El artículo séptimo de la ley declaraba de utilidad pública los terrenos necesarios para las vías, desvíos, estaciones, talleres, galpones de carga, casas de camineros y calles que debían circundar las estaciones de acuerdo con los planos quedando facultada la compañía concesionaria para gestionar por su cuenta la expropiación con arreglo a la ley general.
Paralelamente, el gobierno de la provincia gestionó del gobierno nacional la introducción libre de derechos de los materiales destinados a la construcción y explotación del ferrocarril durante veinte años contados desde la fecha del contrato. Durante este mismo número de años la línea y sus dependencias no podían ser gravadas con impuestos fiscales ni municipales.
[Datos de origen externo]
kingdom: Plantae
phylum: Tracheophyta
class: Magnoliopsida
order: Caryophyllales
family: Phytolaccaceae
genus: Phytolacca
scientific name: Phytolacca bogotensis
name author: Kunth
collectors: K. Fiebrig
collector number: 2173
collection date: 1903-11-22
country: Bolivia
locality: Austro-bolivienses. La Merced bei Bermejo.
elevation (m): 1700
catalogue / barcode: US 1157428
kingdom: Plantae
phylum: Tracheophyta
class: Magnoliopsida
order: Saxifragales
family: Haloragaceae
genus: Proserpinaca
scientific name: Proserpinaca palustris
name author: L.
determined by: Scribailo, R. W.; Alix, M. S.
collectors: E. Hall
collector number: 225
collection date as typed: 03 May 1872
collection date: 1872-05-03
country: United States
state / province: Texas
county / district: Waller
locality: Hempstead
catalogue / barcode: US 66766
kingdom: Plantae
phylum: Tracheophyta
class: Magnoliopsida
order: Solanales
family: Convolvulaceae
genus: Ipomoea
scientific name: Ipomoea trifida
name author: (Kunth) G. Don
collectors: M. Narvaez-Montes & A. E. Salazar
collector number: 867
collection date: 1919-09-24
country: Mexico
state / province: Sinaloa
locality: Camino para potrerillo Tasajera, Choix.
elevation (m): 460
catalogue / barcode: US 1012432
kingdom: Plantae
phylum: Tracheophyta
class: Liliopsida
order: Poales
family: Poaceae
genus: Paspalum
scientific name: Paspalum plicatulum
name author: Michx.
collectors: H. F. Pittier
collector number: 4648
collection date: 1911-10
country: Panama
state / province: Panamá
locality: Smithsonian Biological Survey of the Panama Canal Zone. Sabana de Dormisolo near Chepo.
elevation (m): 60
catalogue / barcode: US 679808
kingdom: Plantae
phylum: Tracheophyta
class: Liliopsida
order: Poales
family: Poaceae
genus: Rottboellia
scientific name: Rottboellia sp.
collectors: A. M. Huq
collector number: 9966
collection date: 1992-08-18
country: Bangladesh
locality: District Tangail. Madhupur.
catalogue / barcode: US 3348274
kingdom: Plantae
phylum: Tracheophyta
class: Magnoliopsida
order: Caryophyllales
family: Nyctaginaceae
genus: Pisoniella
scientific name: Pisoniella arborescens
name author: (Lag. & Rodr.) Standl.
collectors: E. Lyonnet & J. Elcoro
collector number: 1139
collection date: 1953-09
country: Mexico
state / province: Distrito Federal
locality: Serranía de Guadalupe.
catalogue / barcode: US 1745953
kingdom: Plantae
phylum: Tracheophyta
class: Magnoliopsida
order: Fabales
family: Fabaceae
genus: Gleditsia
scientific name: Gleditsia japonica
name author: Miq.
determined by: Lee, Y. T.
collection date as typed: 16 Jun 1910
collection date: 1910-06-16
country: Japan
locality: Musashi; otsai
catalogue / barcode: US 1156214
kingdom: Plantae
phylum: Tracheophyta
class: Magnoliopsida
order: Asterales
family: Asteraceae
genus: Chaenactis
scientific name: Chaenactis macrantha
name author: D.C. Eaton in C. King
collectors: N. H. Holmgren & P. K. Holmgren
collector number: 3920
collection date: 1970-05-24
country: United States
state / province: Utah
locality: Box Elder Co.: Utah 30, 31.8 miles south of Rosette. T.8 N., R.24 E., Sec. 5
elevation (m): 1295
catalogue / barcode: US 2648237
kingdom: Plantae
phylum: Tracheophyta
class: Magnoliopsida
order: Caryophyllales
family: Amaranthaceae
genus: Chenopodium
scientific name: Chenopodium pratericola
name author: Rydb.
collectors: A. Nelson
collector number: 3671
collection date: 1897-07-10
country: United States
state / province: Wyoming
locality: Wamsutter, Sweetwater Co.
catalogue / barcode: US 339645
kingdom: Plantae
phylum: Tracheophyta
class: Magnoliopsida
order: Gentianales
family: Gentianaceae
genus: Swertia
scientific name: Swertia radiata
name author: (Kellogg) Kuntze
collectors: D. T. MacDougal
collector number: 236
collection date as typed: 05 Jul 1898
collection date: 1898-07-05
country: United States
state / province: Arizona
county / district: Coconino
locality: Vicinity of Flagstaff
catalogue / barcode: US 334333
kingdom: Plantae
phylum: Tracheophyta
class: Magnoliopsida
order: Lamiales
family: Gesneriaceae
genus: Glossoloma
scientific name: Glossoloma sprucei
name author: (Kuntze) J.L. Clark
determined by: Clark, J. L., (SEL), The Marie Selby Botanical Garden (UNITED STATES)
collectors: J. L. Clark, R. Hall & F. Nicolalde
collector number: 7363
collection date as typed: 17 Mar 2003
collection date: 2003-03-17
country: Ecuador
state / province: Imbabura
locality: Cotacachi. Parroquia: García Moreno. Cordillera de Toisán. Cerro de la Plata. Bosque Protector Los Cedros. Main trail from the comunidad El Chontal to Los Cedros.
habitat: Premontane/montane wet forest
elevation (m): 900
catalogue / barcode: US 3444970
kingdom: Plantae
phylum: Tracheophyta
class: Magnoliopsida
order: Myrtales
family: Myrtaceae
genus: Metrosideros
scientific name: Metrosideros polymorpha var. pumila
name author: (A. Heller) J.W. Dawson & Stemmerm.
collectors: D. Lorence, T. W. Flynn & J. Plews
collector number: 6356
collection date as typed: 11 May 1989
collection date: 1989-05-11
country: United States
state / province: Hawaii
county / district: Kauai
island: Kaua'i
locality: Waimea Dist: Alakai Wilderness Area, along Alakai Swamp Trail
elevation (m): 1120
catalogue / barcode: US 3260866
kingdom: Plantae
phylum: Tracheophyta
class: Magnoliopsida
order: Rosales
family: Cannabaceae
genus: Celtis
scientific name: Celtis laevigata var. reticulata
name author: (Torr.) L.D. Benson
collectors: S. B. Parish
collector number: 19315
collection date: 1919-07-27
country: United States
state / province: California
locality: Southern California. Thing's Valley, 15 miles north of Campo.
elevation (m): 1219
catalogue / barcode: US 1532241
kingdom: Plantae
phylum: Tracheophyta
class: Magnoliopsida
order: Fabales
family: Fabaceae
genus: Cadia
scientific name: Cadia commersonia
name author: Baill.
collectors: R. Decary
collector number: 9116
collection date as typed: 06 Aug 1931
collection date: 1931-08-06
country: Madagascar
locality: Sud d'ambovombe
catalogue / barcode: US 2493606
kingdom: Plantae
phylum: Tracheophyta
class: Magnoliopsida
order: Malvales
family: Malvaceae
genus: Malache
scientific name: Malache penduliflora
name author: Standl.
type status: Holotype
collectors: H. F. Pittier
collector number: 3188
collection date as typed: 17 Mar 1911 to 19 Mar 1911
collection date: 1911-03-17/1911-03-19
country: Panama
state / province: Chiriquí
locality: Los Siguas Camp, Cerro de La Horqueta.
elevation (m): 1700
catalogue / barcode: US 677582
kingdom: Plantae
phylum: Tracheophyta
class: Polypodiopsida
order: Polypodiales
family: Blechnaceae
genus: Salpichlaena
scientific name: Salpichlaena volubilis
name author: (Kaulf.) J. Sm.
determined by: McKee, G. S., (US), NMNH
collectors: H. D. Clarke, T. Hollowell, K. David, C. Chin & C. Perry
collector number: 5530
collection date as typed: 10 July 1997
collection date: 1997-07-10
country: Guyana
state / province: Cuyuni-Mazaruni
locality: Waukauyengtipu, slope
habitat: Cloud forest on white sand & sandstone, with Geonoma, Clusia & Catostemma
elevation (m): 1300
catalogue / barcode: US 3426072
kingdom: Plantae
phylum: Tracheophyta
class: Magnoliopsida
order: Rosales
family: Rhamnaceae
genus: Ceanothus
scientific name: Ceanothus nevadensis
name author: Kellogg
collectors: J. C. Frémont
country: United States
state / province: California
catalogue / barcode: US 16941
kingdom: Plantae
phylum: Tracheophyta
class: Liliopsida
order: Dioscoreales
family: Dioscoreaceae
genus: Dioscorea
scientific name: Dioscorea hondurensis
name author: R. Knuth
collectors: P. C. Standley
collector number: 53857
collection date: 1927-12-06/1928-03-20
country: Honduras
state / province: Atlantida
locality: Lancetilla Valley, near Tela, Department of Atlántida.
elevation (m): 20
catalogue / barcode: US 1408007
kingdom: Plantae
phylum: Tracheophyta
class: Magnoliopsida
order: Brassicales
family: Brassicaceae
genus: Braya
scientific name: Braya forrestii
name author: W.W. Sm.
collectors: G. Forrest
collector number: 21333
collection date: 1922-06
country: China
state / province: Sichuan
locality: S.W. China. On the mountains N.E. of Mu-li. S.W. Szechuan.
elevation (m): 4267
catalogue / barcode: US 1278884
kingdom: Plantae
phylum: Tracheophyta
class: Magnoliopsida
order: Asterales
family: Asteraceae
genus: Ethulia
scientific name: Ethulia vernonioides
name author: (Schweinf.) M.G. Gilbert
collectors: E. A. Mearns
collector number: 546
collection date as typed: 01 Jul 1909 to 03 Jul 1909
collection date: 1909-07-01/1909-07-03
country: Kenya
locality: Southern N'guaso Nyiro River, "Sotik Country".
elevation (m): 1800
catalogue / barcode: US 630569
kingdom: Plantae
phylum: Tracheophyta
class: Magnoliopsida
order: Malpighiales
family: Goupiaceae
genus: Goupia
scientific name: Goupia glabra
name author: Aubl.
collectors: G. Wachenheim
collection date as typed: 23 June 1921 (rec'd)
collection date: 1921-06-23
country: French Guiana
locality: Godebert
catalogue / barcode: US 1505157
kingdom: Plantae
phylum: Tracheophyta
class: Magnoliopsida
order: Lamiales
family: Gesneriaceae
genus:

El artículo 9 establecía que “las tarifas máximas a oro para pasajeros, encomiendas, cargas etc. serán las que rigen el Ferrocarril del Pacífico, teniendo en todo tiempo la compañía el derecho de disminuirlas libremente pero no aumentarlas sin la aprobación del Poder Ejecutivo y se convertirán a papel, aplicando la escala de premios vigentes en dicha línea, rigiéndose además en lo concerniente a tarifas por la ley general de Ferrocarriles vigentes o que dictara el Congreso Nacional”.
El artículo 10 disponía que el Gobierno de la Nación y el de la Provincia tendrían derecho al uso de la línea para sus cargas y transporte de tropas, así como también el de la línea telegráfica con rebaja del cincuenta por ciento sobre las tarifas ordinarias y libre de pasaje para los agentes de policía en servicio dentro de cada departamento e inspectores del Gobierno.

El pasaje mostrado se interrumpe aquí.